┌─ Supplied records

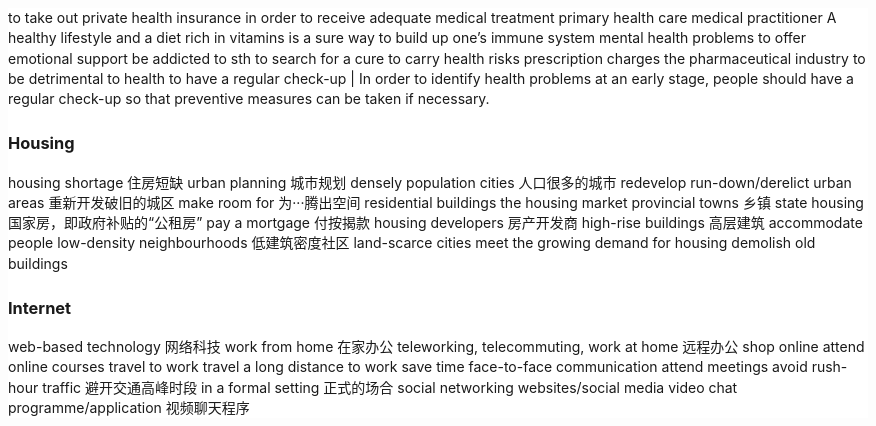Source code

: to take out private health insurance in order to receive adequate medical treatment
primary health care
medical practitioner
A healthy lifestyle and a diet rich in vitamins is a sure way to build up one’s immune system
mental health problems
to offer emotional support
be addicted to sth
to search for a cure
to carry health risks
prescription charges
the pharmaceutical industry
to be detrimental to health
to have a regular check-up
   | In order to identify health problems at an early stage, people should have a regular check-up so that preventive measures can be taken if necessary.

### Housing
housing shortage 住房短缺
urban planning 城市规划
densely population cities 人口很多的城市
redevelop run-down/derelict urban areas 重新开发破旧的城区
make room for 为···腾出空间
residential buildings
the housing market
provincial towns 乡镇
state housing 国家房，即政府补贴的“公租房”
pay a mortgage 付按揭款
housing developers 房产开发商
high-rise buildings 高层建筑
accommodate people
low-density neighbourhoods 低建筑密度社区
land-scarce cities
meet the growing demand for housing
demolish old buildings

### Internet
web-based technology 网络科技
work from home 在家办公
teleworking, telecommuting, work at home 远程办公
shop online
attend online courses
travel to work
travel a long distance to work
save time
face-to-face communication
attend meetings
avoid rush-hour traffic 避开交通高峰时段
in a formal setting 正式的场合
social networking websites/social media
video chat programme/application 视频聊天程序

└─

== Your goal ==
Reproduce the lines verbatim, starting with the line that contains "### Internet" and continuing through the last of the lines, both ends included.

== Task output ==
### Internet
web-based technology 网络科技
work from home 在家办公
teleworking, telecommuting, work at home 远程办公
shop online
attend online courses
travel to work
travel a long distance to work
save time
face-to-face communication
attend meetings
avoid rush-hour traffic 避开交通高峰时段
in a formal setting 正式的场合
social networking websites/social media
video chat programme/application 视频聊天程序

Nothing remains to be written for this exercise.